Are Savings Bonds Still Valuable?

Regardless of whether they’re for someone else’s savings plan or to help your own investment portfolio, savings bonds are still valuable — as long as you don’t need the cash right away.

The Basics of Savings Bonds

According to a July 2015 article on by Chartered Financial Analyst and Certified Financial Professional Dr. Don Taylor, savings bonds are still a viable option and practical gift often given by grandparents who want to help their grandchildren save for their education or other purposes.

Regardless of whether they’re for someone else’s savings plan or to help your own investment portfolio, savings bonds are still valuable — as long as you don’t need the cash right away.Taylor notes that there are two types of savings bonds: Series I and Series EE. The latter is required by law to double in value over 20 years with a fixed rate, but it must be held for the full term before the bondholder can cash it in and receive said value.

“Series I savings bonds pay a fixed rate plus a variable rate. It’s the variable rate that’s tied to inflation. The fixed rate stays the same over the 30-year life of the bond,” says Taylor. Additionally, Series I bonds can be cashed in at any time.

However, savings bonds are not as appealing as they once were, as they continue to offer low interest rates.

“Gone are the days when you can earn 5 percent interest on new bonds, as new savings bonds are earning as little as 0.1 percent.

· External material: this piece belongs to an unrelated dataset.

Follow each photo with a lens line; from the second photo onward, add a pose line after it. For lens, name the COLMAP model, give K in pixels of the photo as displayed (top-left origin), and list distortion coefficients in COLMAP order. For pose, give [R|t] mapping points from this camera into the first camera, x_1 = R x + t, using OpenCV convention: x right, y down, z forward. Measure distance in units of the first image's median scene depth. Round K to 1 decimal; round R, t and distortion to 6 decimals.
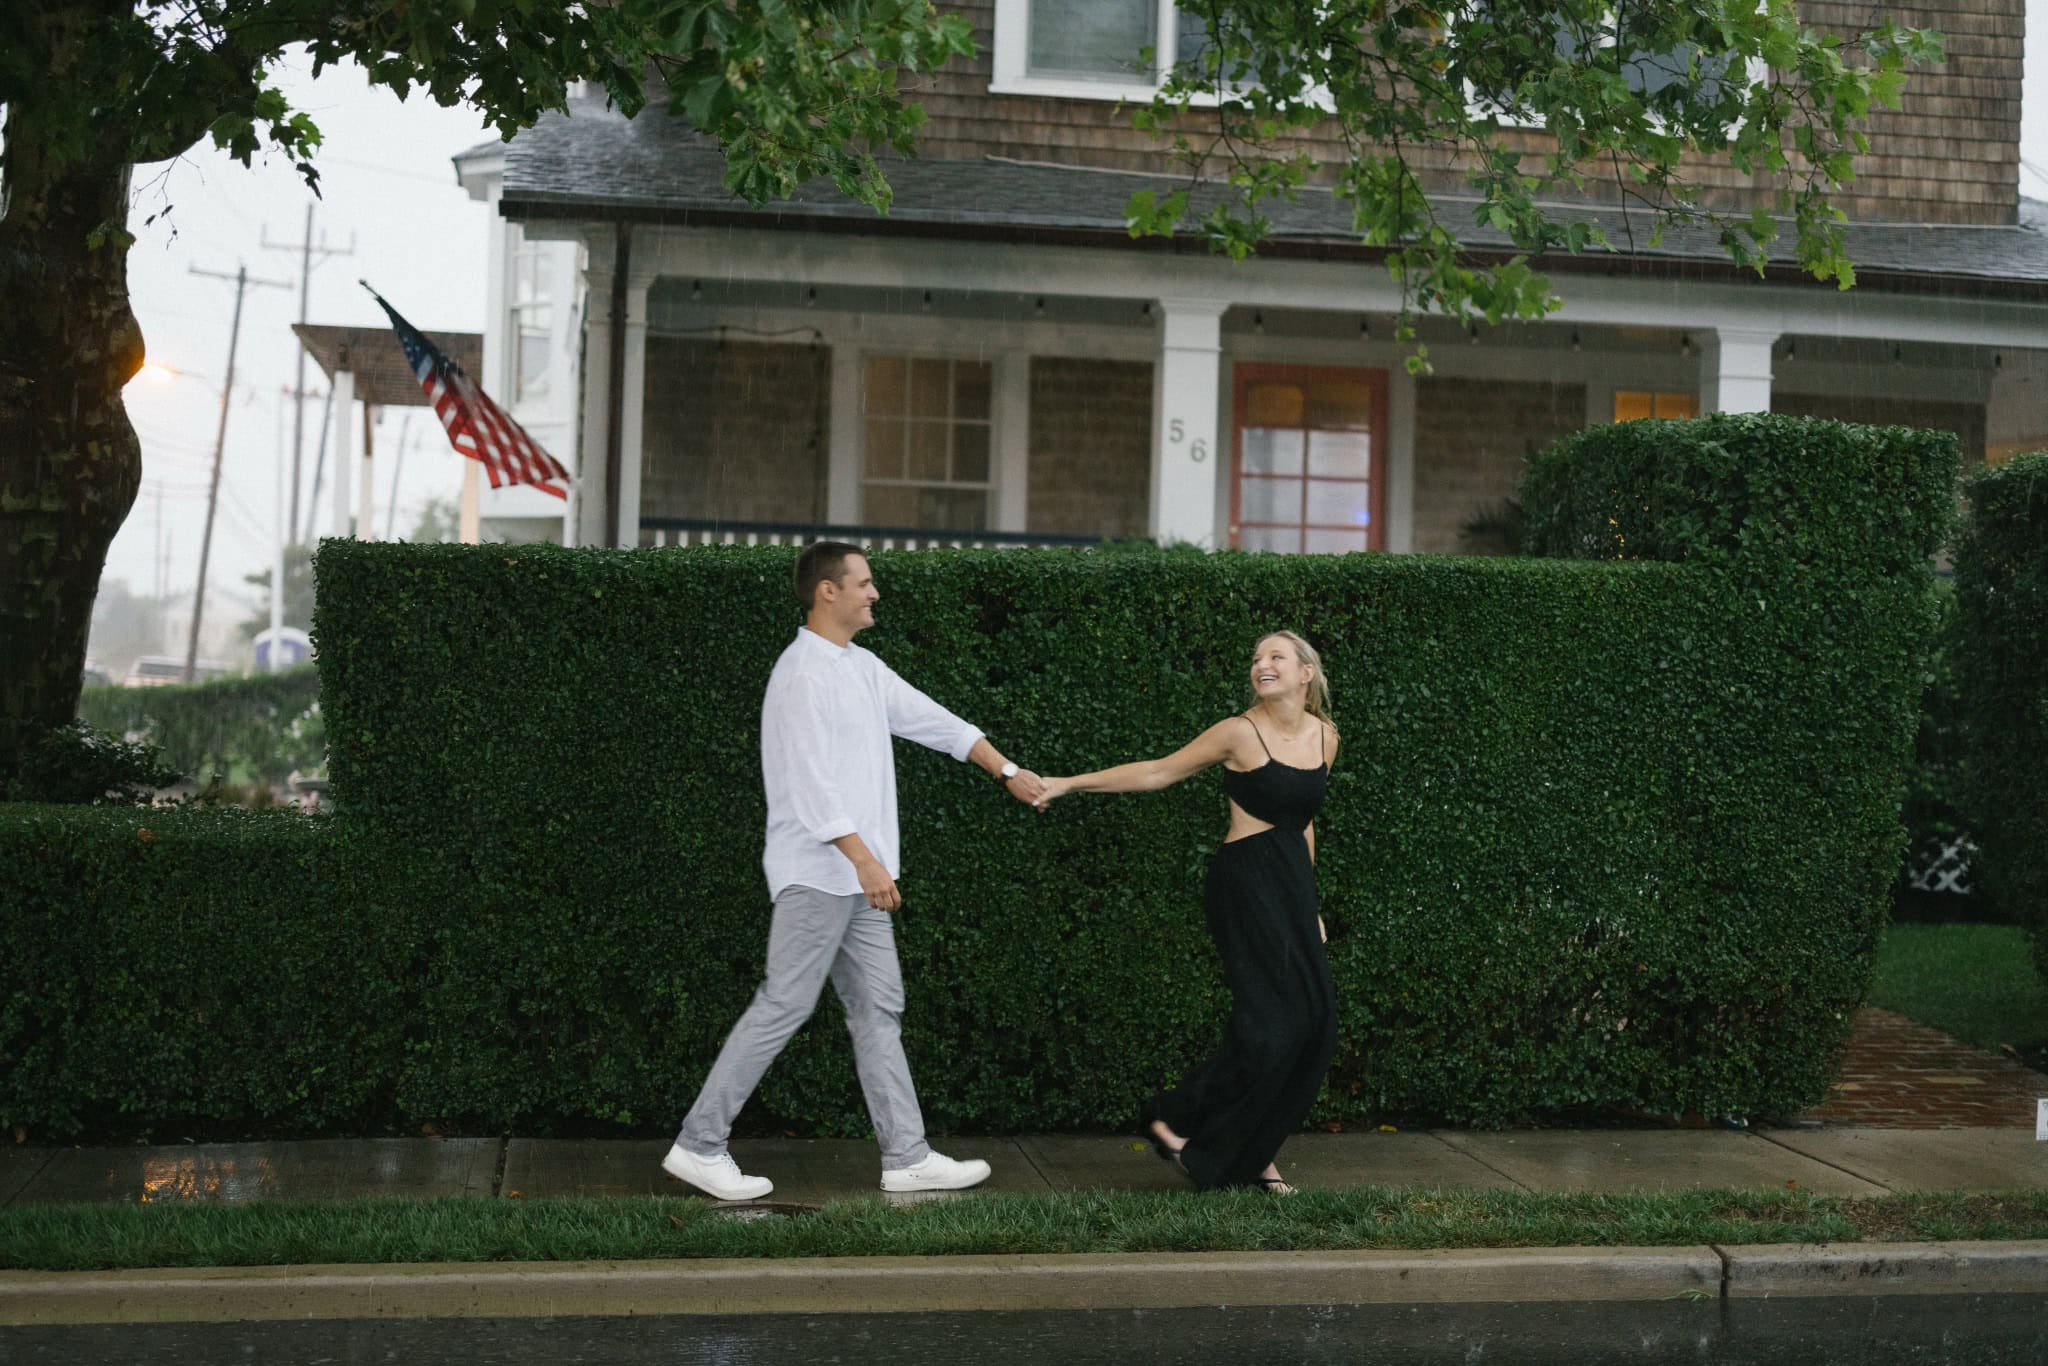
lens RADIAL K [[2945.4, 0, 1025.7], [0, 2945.4, 676.3], [0, 0, 1]] dist [0.017541, 0.000000]
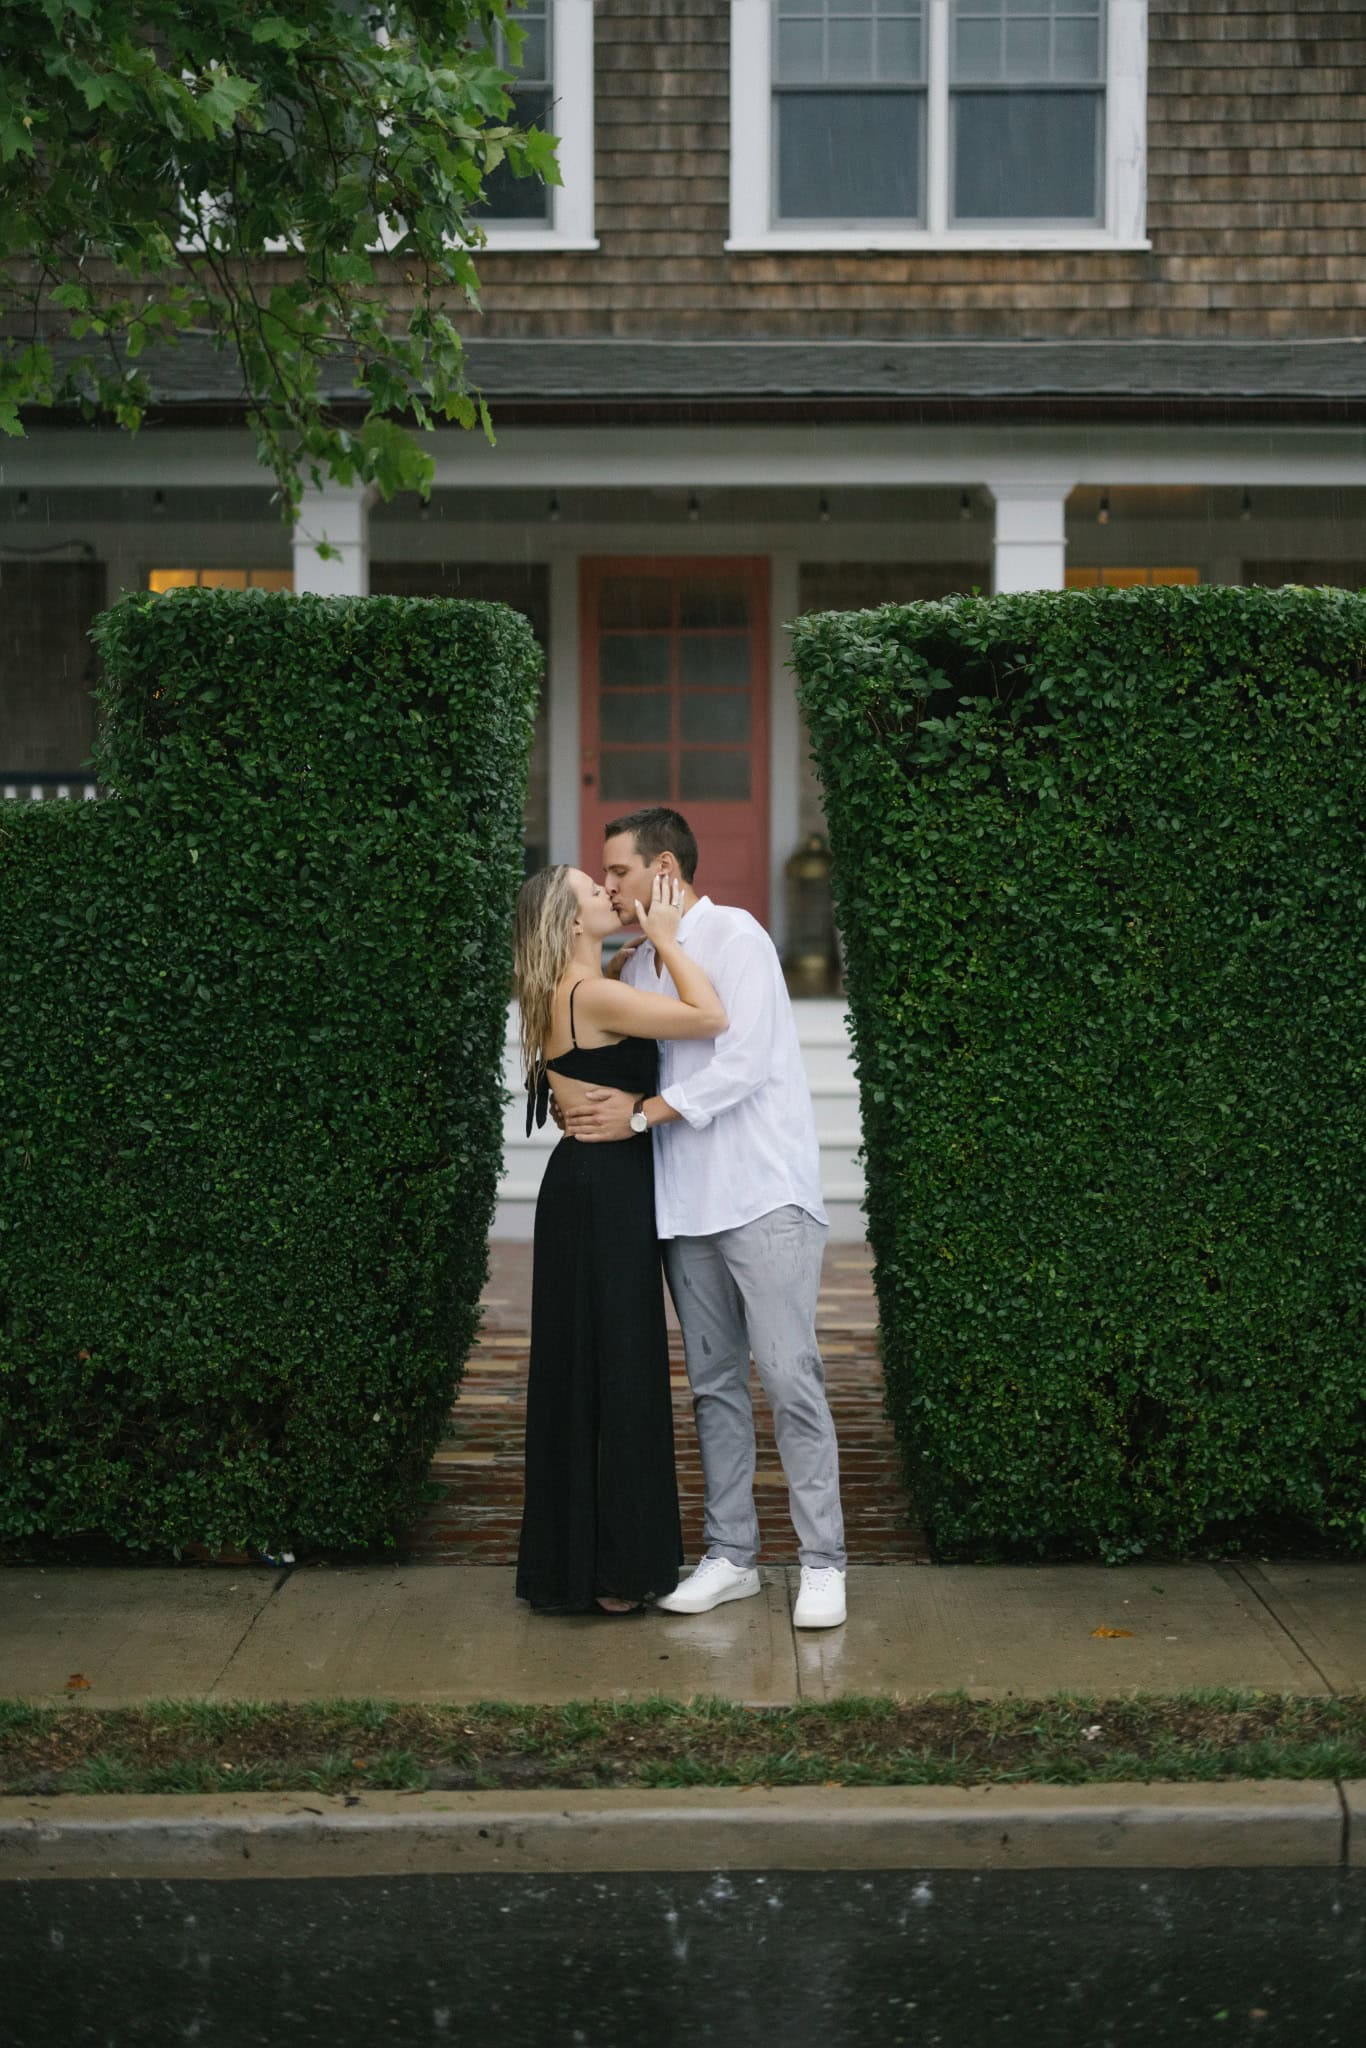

Also, they are no longer sold at a discount to their face value by the government,” reports a June 2016 article from U.S. News Money by contributor Matt Whittaker.

Still, grandparents and investors alike are purchasing savings bonds as part of an investment or savings plan, demonstrating a positive value in the market overall.

Benefits of Savings Bonds

Whittaker considers savings bonds to be safe assets, as they are not subject to the volatility of capital markets.

For example, savings bonds are still tax-free until you cash them in, unlike with U.S. Treasury notes. And the interest earned may not be subject to federal income tax if the savings bond is used for qualifying higher education purchases.

Additionally, fixed income strategist Karissa McDonough recommends that those who want to diversify their portfolio can use savings bonds and that a portfolio made up of 60 percent stocks and 40 percent bonds, for instance, should include savings bonds as one-fourth of the total bond holdings.

Savings bonds can even count toward your household asset liquidity, as they are considered cash equivalents after being owned for a year, says Financial Expert Kathy Williams, a senior vice president and senior wealth strategist for Waddell & Associates.

So while not the one-stop shop for savings they used to be, savings bonds are still a viable option to help grow your assets.

Just be sure to consider all investment options at the time of purchase. A common downfall with savings bond buyers is that they use up their funds and then miss out on the opportunity to invest in something with a higher return, McDonough warns.

And if you are planning to buy a savings bond for a youngster’s college fund, make sure the savings bond is in the name of the child’s parent and not the child, Taylor advises. Otherwise, when the child goes to cash in the bond for a qualified higher education purchase, the bond won’t be eligible for education tax exclusion.

Your best return on a savings bond investment is to wait until the bond fully matures before cashing it in, so if you aren’t looking for a quick turnaround and can let a bond grow without touching it, then it still holds positive value.